We had a very knowledgeable local guide who we hoped would help us find this rare bird among the others. Our safaris showed us sizable herds of Blackbucks, 4 desert foxes and birds like peafowl, sandgrouse, doves, painted storks, lapwings, knob-billed duck, painted snipe, larks, eagles etc. but not a sign of the 3 individuals of bustards that were seen in the area. Our guide tried his level best to look for them in every possible area of this vast landscape to no avail.

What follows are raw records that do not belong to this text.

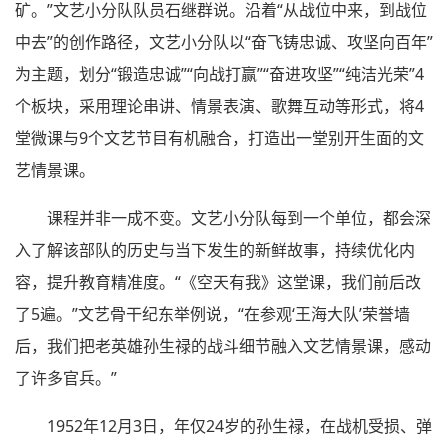
矿。”文艺小分队队员石继群说。沿着“从战位中来，到战位
中去”的创作路径，文艺小分队以“奋飞铸忠诚、攻坚向百年”
为主题，划分“锻造忠诚”“向战打赢”“奋进攻坚”“纯洁光荣”4
个板块，采用理论串讲、情景表演、歌舞互动等形式，将4
堂微课与9个文艺节目有机融合，打造出一堂别开生面的文
艺情景课。
课程并非一成不变。文艺小分队每到一个单位，都会深
入了解该部队的历史与当下发生的新鲜故事，持续优化内
容，提升教育精准度。“《空天有我》这堂课，我们前后改
了5遍。”文艺骨干纪东举例说，“在参观‘王海大队’荣誉墙
后，我们把老英雄孙生禄的战斗细节融入文艺情景课，感动
了许多官兵。”
1952年12月3日，年仅24岁的孙生禄，在战机受损、弹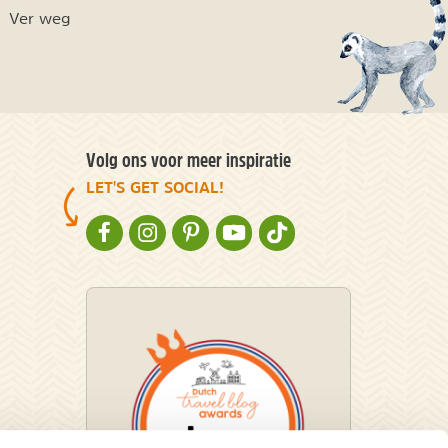
Ver weg
Volg ons voor meer inspiratie
LET'S GET SOCIAL!
NATURESCANNER OP FACEBOOK
NATURESCANNER OP INSTAGRAM
NATURESCANNER OP PINTEREST
NATURESCANNER OP YOUTUBE
NATURESCANNER OP TIKT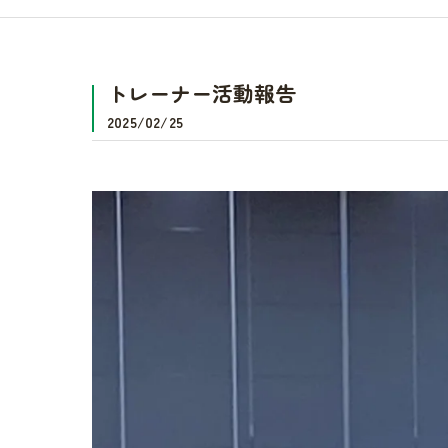
トレーナー活動報告
2025/02/25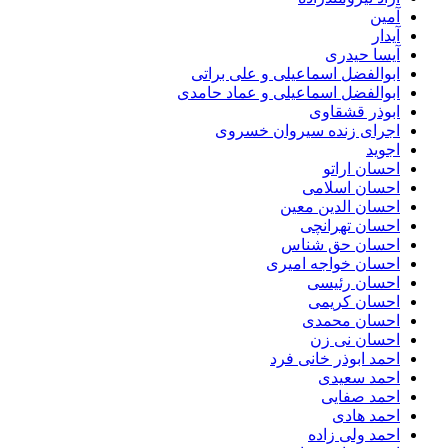
آمین
آیدار
آیسا حیدری
ابوالفضل اسماعیلی و علی براتی
ابوالفضل اسماعیلی و عماد حامدی
ابوذر قشقاوی
اجرای زنده سیروان خسروی
اجوید
احسان اراتو
احسان اسلامی
احسان الدین معین
احسان تهرانچی
احسان حق شناس
احسان خواجه امیری
احسان رئیسی
احسان کریمی
احسان محمدی
احسان نی زن
احمد ابوذر خانی فرد
احمد سعیدی
احمد صفایی
احمد هادی
احمد ولی زاده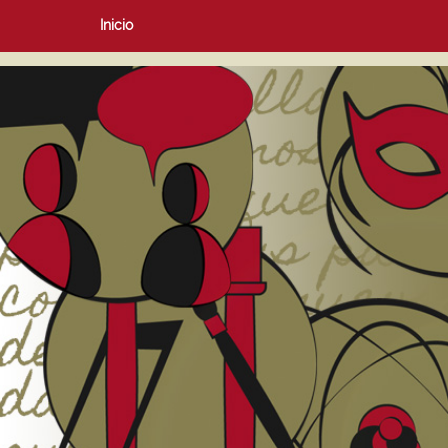
Inicio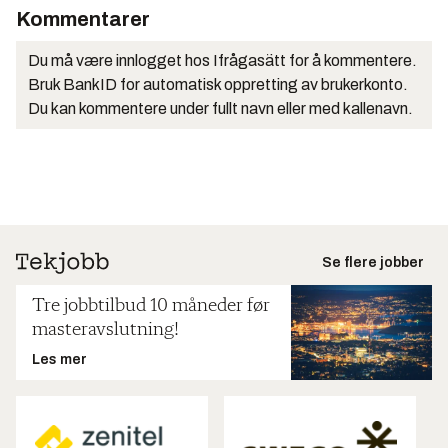
Kommentarer
Du må være innlogget hos Ifrågasätt for å kommentere.
Bruk BankID for automatisk oppretting av brukerkonto.
Du kan kommentere under fullt navn eller med kallenavn.
Se flere jobber
Tre jobbtilbud 10 måneder før
masteravslutning!
Les mer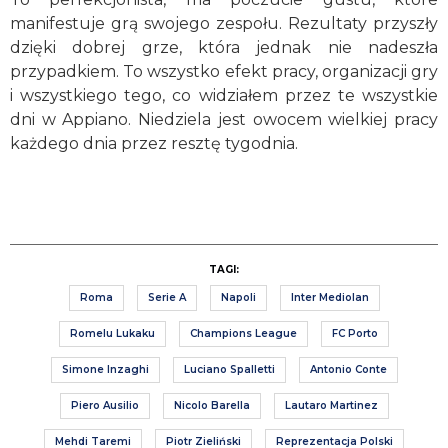
manifestuje grą swojego zespołu. Rezultaty przyszły
dzięki dobrej grze, która jednak nie nadeszła
przypadkiem. To wszystko efekt pracy, organizacji gry
i wszystkiego tego, co widziałem przez te wszystkie
dni w Appiano. Niedziela jest owocem wielkiej pracy
każdego dnia przez resztę tygodnia.
TAGI:
Roma
Serie A
Napoli
Inter Mediolan
Romelu Lukaku
Champions League
FC Porto
Simone Inzaghi
Luciano Spalletti
Antonio Conte
Piero Ausilio
Nicolo Barella
Lautaro Martinez
Mehdi Taremi
Piotr Zieliński
Reprezentacja Polski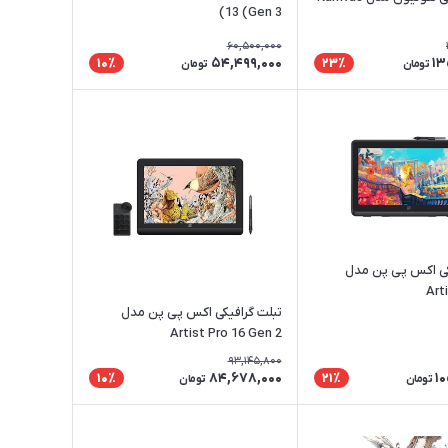
13 (Gen 3)
60,500,000
54,499,000
13
10٪
23٪
تومان
تومان
کی اکس پی پن مدل
Art
تبلت گرافیکی اکس پی پن مدل
Artist Pro 16 Gen 2
93,145,800
84,678,000
10
10٪
21٪
تومان
تومان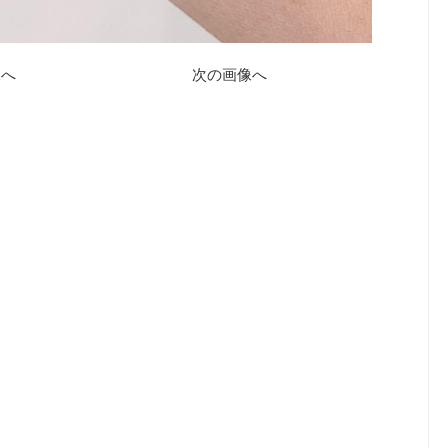
像へ
次の画像へ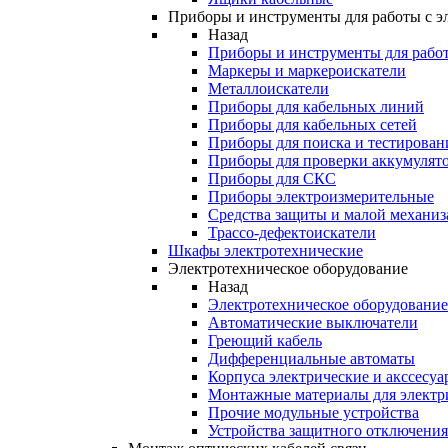
Приборы и инструменты для работы с э
Назад
Приборы и инструменты для работ
Маркеры и маркероискатели
Металлоискатели
Приборы для кабельных линий
Приборы для кабельных сетей
Приборы для поиска и тестирован
Приборы для проверки аккумулят
Приборы для СКС
Приборы электроизмерительные
Средства защиты и малой механи
Трассо-дефектоискатели
Шкафы электротехнические
Электротехническое оборудование
Назад
Электротехническое оборудование
Автоматические выключатели
Греющий кабель
Дифференциальные автоматы
Корпуса электрические и акссесуа
Монтажные материалы для электр
Прочие модульные устройства
Устройства защитного отключени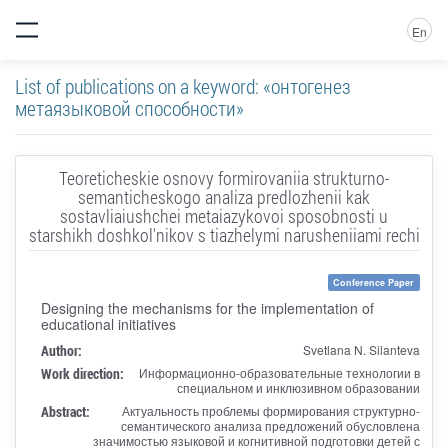
En
List of publications on a keyword: «онтогенез
метаязыковой способности»
Teoreticheskie osnovy formirovaniia strukturno-
semanticheskogo analiza predlozhenii kak
sostavliaiushchei metaiazykovoi sposobnosti u
starshikh doshkol'nikov s tiazhelymi narusheniiami rechi
Conference Paper
Designing the mechanisms for the implementation of
educational initiatives
Author:
Svetlana N. Silanteva
Work direction:
Информационно-образовательные технологии в
специальном и инклюзивном образовании
Abstract:
Актуальность проблемы формирования структурно-
семантического анализа предложений обусловлена
значимостью языковой и когнитивной подготовки детей с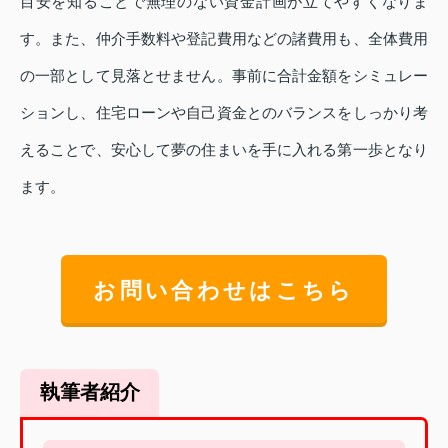
目安を知ることで無理のない資金計画が立てやすくなりま
す。また、仲介手数料や登記費用などの諸費用も、全体費用
の一部として見落とせません。事前に合計金額をシミュレー
ションし、住宅ローンや自己資金とのバランスをしっかり考
えることで、安心して夢の住まいを手に入れる第一歩となり
ます。
お問い合わせはこちら
執筆者紹介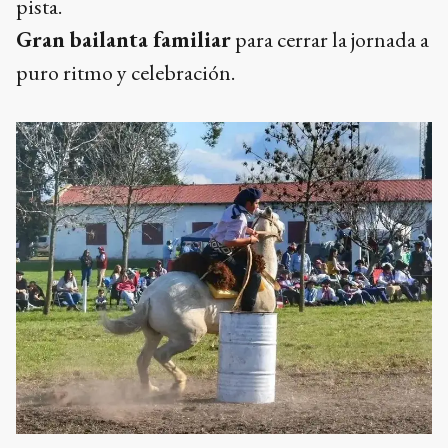
pista.
Gran bailanta familiar
para cerrar la jornada a
puro ritmo y celebración.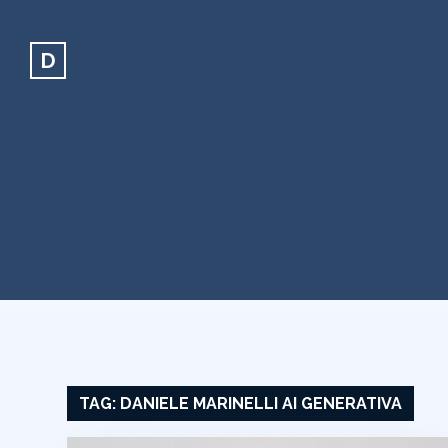
D
TAG:
DANIELE MARINELLI AI GENERATIVA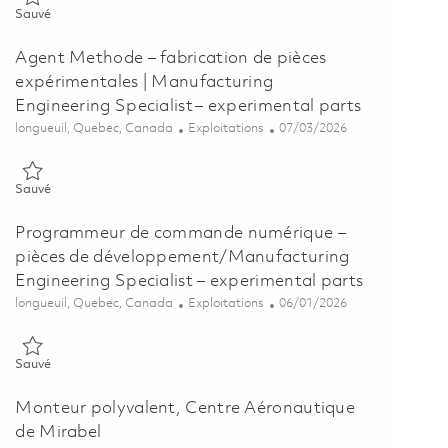
Sauvé Peintre 01854407
Sauvé
Agent Methode – fabrication de pièces
expérimentales | Manufacturing
Engineering Specialist – experimental parts
Emplacement
Catégorie
Posted Date
longueuil, Quebec, Canada
Exploitations
07/03/2026
Sauvé Agent Methode – fabrication de pièces expérimentales | Manu
Sauvé
Programmeur de commande numérique –
pièces de développement/Manufacturing
Engineering Specialist – experimental parts
Emplacement
Catégorie
Posted Date
longueuil, Quebec, Canada
Exploitations
06/01/2026
Sauvé Programmeur de commande numérique – pièces de développem
Sauvé
Monteur polyvalent, Centre Aéronautique
de Mirabel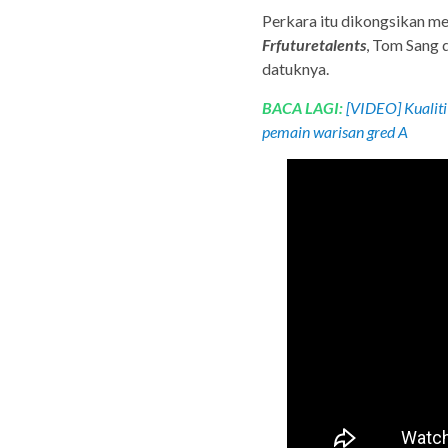
Perkara itu dikongsikan me
Frfuturetalents
, Tom Sang 
datuknya.
BACA LAGI:
[VIDEO] Kualiti
pemain warisan gred A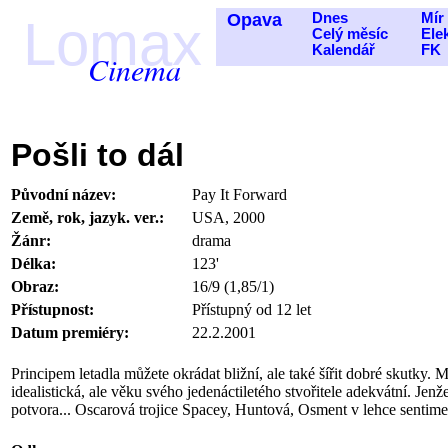
Opava
Dnes
Mír
Lomax
Celý měsíc
Ele
Kalendář
FK
Cinema
Pošli to dál
Původní název:
Pay It Forward
Země, rok, jazyk. ver.:
USA, 2000
Žánr:
drama
Délka:
123'
Obraz:
16/9 (1,85/1)
Přístupnost:
Přístupný od 12 let
Datum premiéry:
22.2.2001
Principem letadla můžete okrádat bližní, ale také šířit dobré skutky
idealistická, ale věku svého jedenáctiletého stvořitele adekvátní. Jen
potvora... Oscarová trojice Spacey, Huntová, Osment v lehce sentim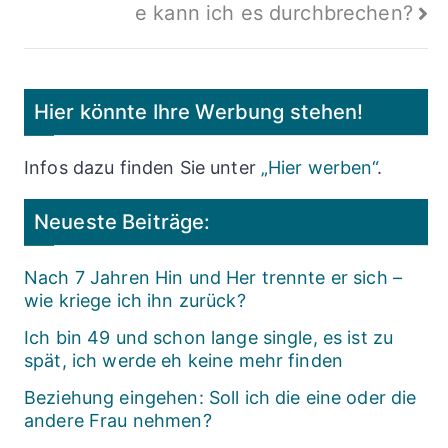
e kann ich es durchbrechen?
Hier könnte Ihre Werbung stehen!
Infos dazu finden Sie unter
„Hier werben“
.
Neueste Beiträge:
Nach 7 Jahren Hin und Her trennte er sich –
wie kriege ich ihn zurück?
Ich bin 49 und schon lange single, es ist zu
spät, ich werde eh keine mehr finden
Beziehung eingehen: Soll ich die eine oder die
andere Frau nehmen?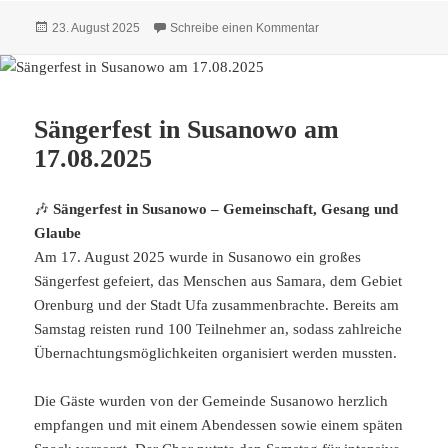
Veröffentlicht
zu Dimitri Mannikow i
23. August 2025
Schreibe einen Kommentar
am
Sängerfest in Susanowo am
17.08.2025
🎶
Sängerfest in Susanowo – Gemeinschaft, Gesang und
Glaube
Am 17. August 2025 wurde in Susanowo ein großes
Sängerfest gefeiert, das Menschen aus Samara, dem Gebiet
Orenburg und der Stadt Ufa zusammenbrachte. Bereits am
Samstag reisten rund 100 Teilnehmer an, sodass zahlreiche
Übernachtungsmöglichkeiten organisiert werden mussten.
Die Gäste wurden von der Gemeinde Susanowo herzlich
empfangen und mit einem Abendessen sowie einem späten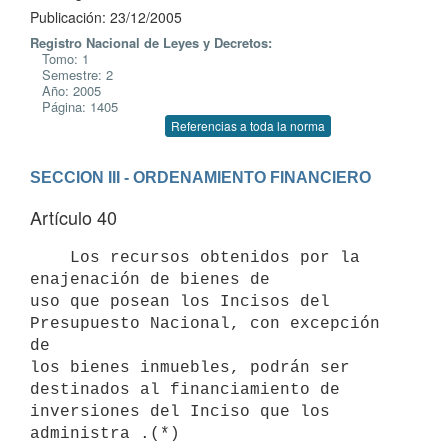
Publicación: 23/12/2005
Registro Nacional de Leyes y Decretos:
Tomo: 1
Semestre: 2
Año: 2005
Página: 1405
Referencias a toda la norma
SECCION III - ORDENAMIENTO FINANCIERO
Artículo 40
    Los recursos obtenidos por la 
enajenación de bienes de

uso que posean los Incisos del 
Presupuesto Nacional, con excepción 
de

los bienes inmuebles, podrán ser 
destinados al financiamiento de

inversiones del Inciso que los 
administra .(*)
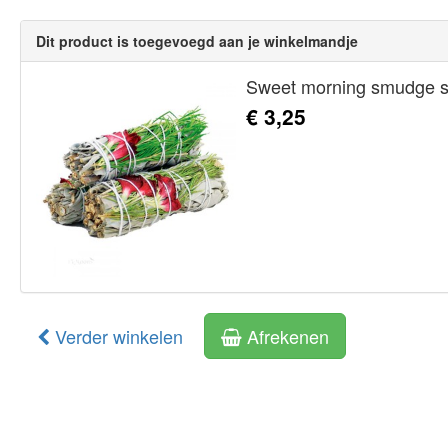
Dit product is toegevoegd aan je winkelmandje
Sweet morning smudge s
€ 3,25
Verder winkelen
Afrekenen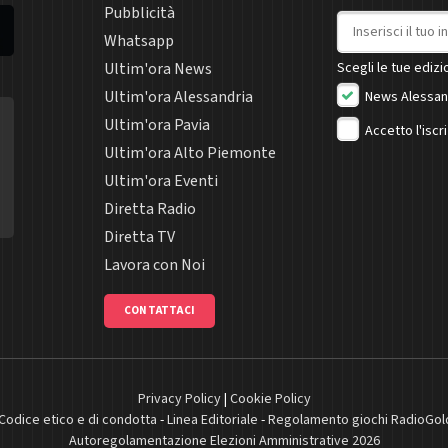
Pubblicità
Indirizzo email
Whatsapp
Ultim'ora News
Scegli le tue edizio
Ultim'ora Alessandria
News Alessan
Ultim'ora Pavia
Accetto l'iscr
Ultim'ora Alto Piemonte
Ultim'ora Eventi
Diretta Radio
Diretta TV
Lavora con Noi
CONTATTACI
Privacy Policy
|
Cookie Policy
Codice etico e di condotta
-
Linea Editoriale
-
Regolamento giochi RadioGol
Autoregolamentazione Elezioni Amministrative 2026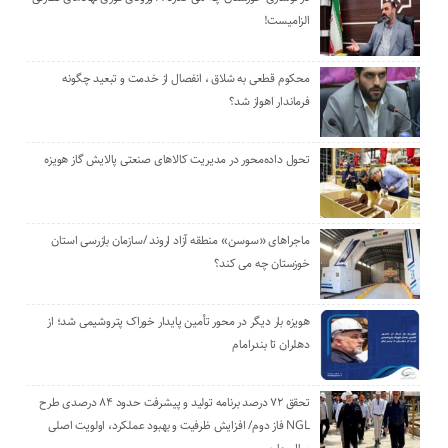
الزامیست!
محکوم قطعی به شلاق ، انفصال از خدمت و تبعید چگونه
فرماندار اهواز شد؟
تحول داده‌محور در مدیریت کالاهای صنعتی پالایش گاز هویزه
ماجراهای «سوسن» منطقه آزاد اروند /سازمان بازرسی استان
خوزستان چه می کند؟
هویزه بار دیگر در محور تأمین پایدار خوراک پتروشیمی شد؛ از
دهلران تا بندرامام
تحقق ۷۲ درصد برنامه تولید و پیشرفت حدود ۸۴ درصدی طرح
NGL فاز دوم/ افزایش ظرفیت و بهبود عملکرد، اولویت اصلی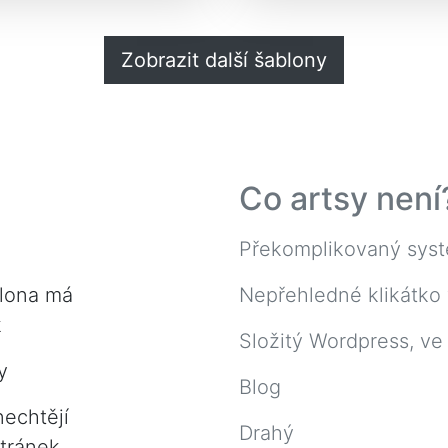
Zobrazit další šablony
Co artsy není
Překomplikovaný syst
blona má
Nepřehledné klikátko
k
Složitý Wordpress, ve 
y
Blog
nechtějí
Drahý
stránek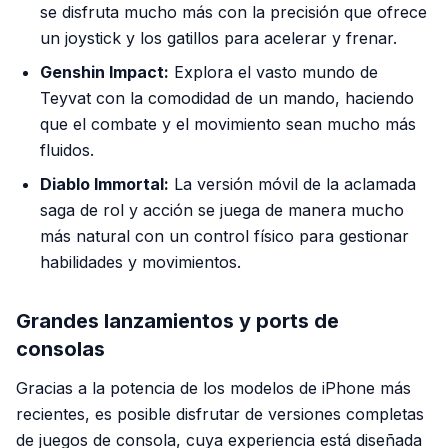
se disfruta mucho más con la precisión que ofrece
un joystick y los gatillos para acelerar y frenar.
Genshin Impact:
Explora el vasto mundo de
Teyvat con la comodidad de un mando, haciendo
que el combate y el movimiento sean mucho más
fluidos.
Diablo Immortal:
La versión móvil de la aclamada
saga de rol y acción se juega de manera mucho
más natural con un control físico para gestionar
habilidades y movimientos.
Grandes lanzamientos y ports de
consolas
Gracias a la potencia de los modelos de iPhone más
recientes, es posible disfrutar de versiones completas
de juegos de consola, cuya experiencia está diseñada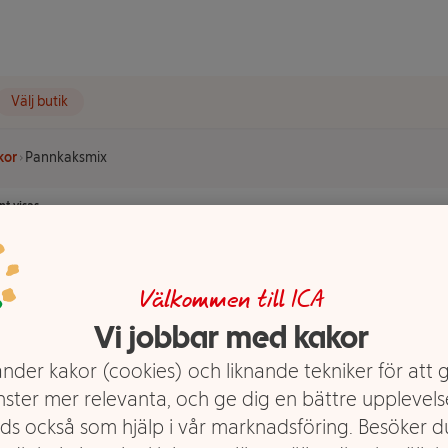
Välj butik
kor
Pannkaksmix
t visas.
Välkommen till ICA
Vi jobbar med kakor
nder kakor (cookies) och liknande tekniker för att 
nster mer relevanta, och ge dig en bättre upplevels
ds också som hjälp i vår marknadsföring. Besöker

Finally, just before we were going to end our last safari, he took us to an area we had already visited and his frantic stop…stop…got us to a grinding halt. And there it was, one of the 3 female birds seen in the region foraging at the edge of freshly ploughed field about 100 meters away. We felt as if we had found God! We watched intently as this tall ground bird elevated on its strong stilt like legs kept bending down and striding around to catch insects in the very short grass. It would occasionally stand upright with its long neck giving it a vantage of its habitat around. The female had a partial black ring speckled around the neck and a the neck itself was buff coloured unlike the bright white found in the male. We waited for the bird to come closer, which it did, but just within the range of our 500mm lenses and not more. We were spellbound and there was just the sound of the early morning wind flowing across the patchy grassland.
We left from the place after clicking enough pictures and videos to last us our life time but the feeling was bitter-sweet as we were told that this was one of the three individuals and with no male birds around, they have been laying infertile eggs and might soon cease to exist in this area. Experts, in their effort to try and resurrect the species might try and introduce a male bird from some of the other populations in India.
Let’s hope this species survives for our future generations to cherish.